France may go in as heavy favourites, but Wales head coach Warren Gatland has told of a ‘siege mentality’ within the squad and warned people to ‘write us at off at your peril’.

Form guide

France head into the 2025 Guinness Men’s Six Nations off the back of a successful 2024 Autumn Nations Series, which saw them claim impressive wins over France and Argentina, while narrowly beating New Zealand 30-29, in an epic rugby spectacle in Paris.

Wales have lost their last 12 Test matches, their longest ever losing run in Test rugby; they have lost 12 of their last 13 matches in the Guinness Men’s Six Nations, including their last six in a row – they haven’t lost seven on the bounce in the Championship since 2002-2003 (L7).

Former Welsh international Adam Jones, who has joined Gatland’s coaching set up believes Gatland can turn a struggling Welsh side around, “He [Gatland] brings players and teams together in a very short space of time and gets results out of them. He is exceptional at that. I am backing him to pull it round.”

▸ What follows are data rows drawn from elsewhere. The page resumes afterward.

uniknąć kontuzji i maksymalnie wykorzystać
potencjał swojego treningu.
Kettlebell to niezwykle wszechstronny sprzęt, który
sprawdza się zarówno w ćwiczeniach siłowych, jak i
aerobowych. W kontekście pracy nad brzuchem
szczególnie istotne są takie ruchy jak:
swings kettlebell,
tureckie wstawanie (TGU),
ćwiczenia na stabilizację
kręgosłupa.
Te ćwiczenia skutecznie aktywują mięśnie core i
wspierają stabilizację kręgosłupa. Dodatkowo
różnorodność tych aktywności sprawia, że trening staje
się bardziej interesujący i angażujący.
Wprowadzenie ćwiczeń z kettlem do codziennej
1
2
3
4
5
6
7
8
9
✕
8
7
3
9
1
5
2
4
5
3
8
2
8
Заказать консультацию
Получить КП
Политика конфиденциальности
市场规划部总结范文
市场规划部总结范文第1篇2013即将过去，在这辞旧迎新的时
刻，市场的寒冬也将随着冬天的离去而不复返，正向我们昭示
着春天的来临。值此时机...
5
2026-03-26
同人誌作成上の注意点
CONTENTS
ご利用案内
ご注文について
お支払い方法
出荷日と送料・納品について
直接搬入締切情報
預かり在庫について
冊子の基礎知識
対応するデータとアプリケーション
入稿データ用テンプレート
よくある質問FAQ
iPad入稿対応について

“The whole country and the whole rugby world thinks we are going to go there and get pumped,” Jones said. “We are pretty confident we can go out there and do a job.

“It is a key thing out there if we can silence the crowd. It sounds a bit like Gladiator when Oliver Reed says it to Russell Crowe. If we can silence that, it is half the battle won.”

Team news

Gatland has called up Ospreys prop Ben Warren into his Guinness Six Nations squad.The 24-year-old starred at international age-grade level, where he played 15 matches for Wales U20s, scoring one try. Warren has featured 29 times for the Ospreys across the United Rugby Championship (URC) and the European Challenge Cup.

French fans all over the world will be waiting with bated breath over record-breaking winger Damian Penaud’s availability for the opening clash against Wales on Friday.

“He had a little pain with a small muscle problem so we’ll see. He will undergo tests, we will know more in the coming days,” explained assistant attack coach Patrick Arlettaz in a press conference after training. Penaud has been in sensational form for Bordeaux, scoring a Champions Cup record six tries against the Sharks a fortnight ago and has 15 tries in 10 appearances for the season overall.

Antoine Dupont (France) is set to play his first Guinness Men’s Six Nations game since facing Wales on the final day of the 2023 Championship, having missed last year’s edition due to his wildly successful sevens sojourn. since the start of 2020, Dupont has beaten more defenders (101), made more line breaks (16), and assisted more tries (29) than any other men’s Tier 1 scrum-half.

Stat attack

The last time France and Wales met in the opening round of the Guinness Men’s Six Nations was in 2019, with Wales winning 24-19 before going on to complete the Grand Slam. Since that match, France have gone on to win 21 of their 23 Test matches at the Stade de France (L2), including 10 of 11 in the Six Nations (L1).

France averaged the most kicking metres (910) per game of any men’s Tier 1 side to in 2024 and successfully executed four 50/22 kicks last year, the joint-most of any such team, alongside Wales and England.

Gatland will be keeping a close eye on French wonderboy Louis Bielle-Biarrey: he scored a try in each of his three Autumn Nations Series matches for Les Bleus (4 in total) while no player made more line breaks than him in the series (8, level with Tom Wright); the Union Bordeaux-Bègles winger has scored 16 tries for club and country overall in 2024/25, the most of any Six Nations player.

Wales’ Tommy Reffell won 11 turnovers in the 2024 Guinness Men’s Six Nations, five more than any other player; in fact, it was the joint-most by any player in a single edition of the Championship, alongside John Barclay, who won 11 turnovers for Scotland in 2011.